Exactly as written, give again the line with "right elbow: (53, 128)" and all subsequent lines through the end of the records.

*-*-*

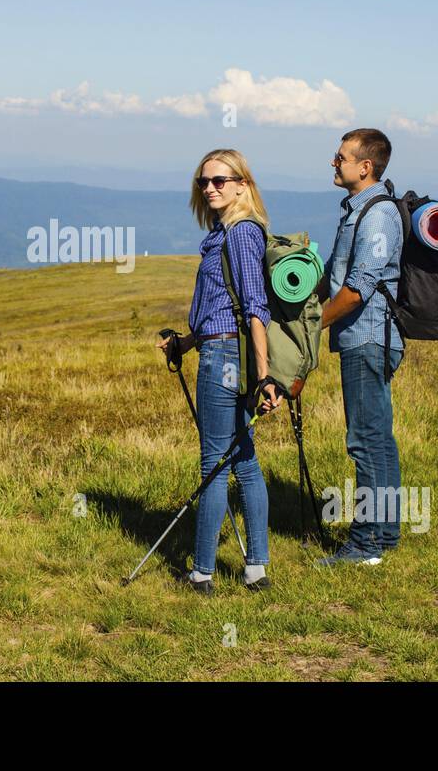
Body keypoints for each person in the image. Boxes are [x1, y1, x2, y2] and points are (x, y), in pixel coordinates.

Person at [157, 149, 282, 595]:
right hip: (219, 350)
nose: (210, 187)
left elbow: (254, 309)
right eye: (203, 182)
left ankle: (202, 573)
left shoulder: (240, 234)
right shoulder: (224, 234)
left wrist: (264, 376)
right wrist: (186, 342)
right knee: (243, 460)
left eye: (220, 180)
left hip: (225, 361)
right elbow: (222, 311)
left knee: (214, 463)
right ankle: (256, 570)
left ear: (243, 184)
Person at [315, 128, 404, 566]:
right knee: (379, 441)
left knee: (365, 442)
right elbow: (332, 275)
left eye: (340, 157)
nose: (334, 162)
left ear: (364, 166)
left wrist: (314, 327)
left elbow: (357, 288)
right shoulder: (357, 211)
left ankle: (366, 545)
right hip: (363, 337)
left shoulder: (378, 214)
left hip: (368, 338)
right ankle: (384, 537)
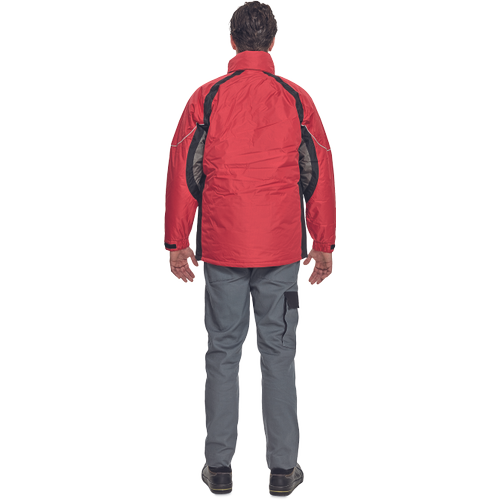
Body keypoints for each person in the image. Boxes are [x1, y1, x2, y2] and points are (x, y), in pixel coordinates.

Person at [164, 2, 336, 498]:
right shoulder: (296, 99)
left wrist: (177, 240)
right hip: (279, 248)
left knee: (222, 352)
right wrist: (323, 241)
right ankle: (283, 471)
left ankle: (218, 468)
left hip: (223, 246)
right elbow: (319, 171)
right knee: (278, 354)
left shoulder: (207, 97)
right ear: (273, 42)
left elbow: (183, 169)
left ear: (232, 42)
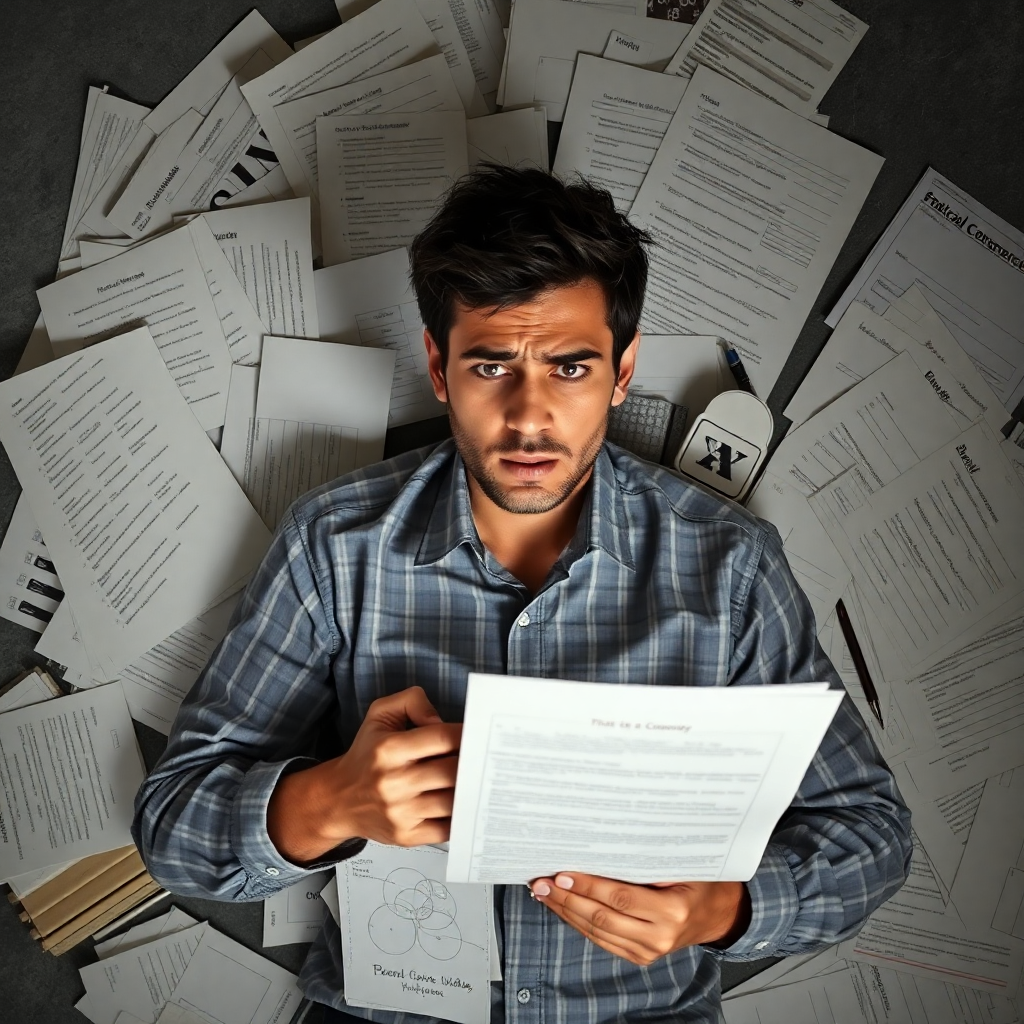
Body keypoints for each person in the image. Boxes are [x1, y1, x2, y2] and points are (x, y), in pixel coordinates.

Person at [132, 165, 911, 1023]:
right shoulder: (333, 543)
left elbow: (871, 833)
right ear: (439, 365)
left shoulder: (731, 568)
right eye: (492, 365)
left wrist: (722, 909)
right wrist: (331, 801)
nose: (529, 417)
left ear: (622, 370)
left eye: (571, 368)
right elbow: (172, 827)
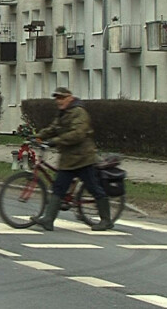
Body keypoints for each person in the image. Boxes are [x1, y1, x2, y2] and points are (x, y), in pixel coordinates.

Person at [30, 87, 113, 231]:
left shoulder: (79, 112)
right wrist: (39, 136)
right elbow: (53, 128)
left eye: (61, 98)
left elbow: (78, 134)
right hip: (68, 159)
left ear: (70, 98)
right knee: (59, 188)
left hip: (83, 158)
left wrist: (55, 141)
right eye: (57, 98)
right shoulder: (64, 113)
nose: (59, 101)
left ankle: (106, 220)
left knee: (94, 188)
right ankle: (48, 220)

*-*-*

**TASK RESULT**
right elbow: (53, 128)
left eye: (61, 98)
left elbow: (78, 134)
right hip: (68, 159)
left ear: (70, 98)
right knee: (59, 188)
left hip: (83, 158)
left wrist: (55, 141)
right eye: (57, 98)
right shoulder: (64, 113)
nose: (59, 101)
left ankle: (106, 220)
left knee: (94, 188)
right ankle: (48, 220)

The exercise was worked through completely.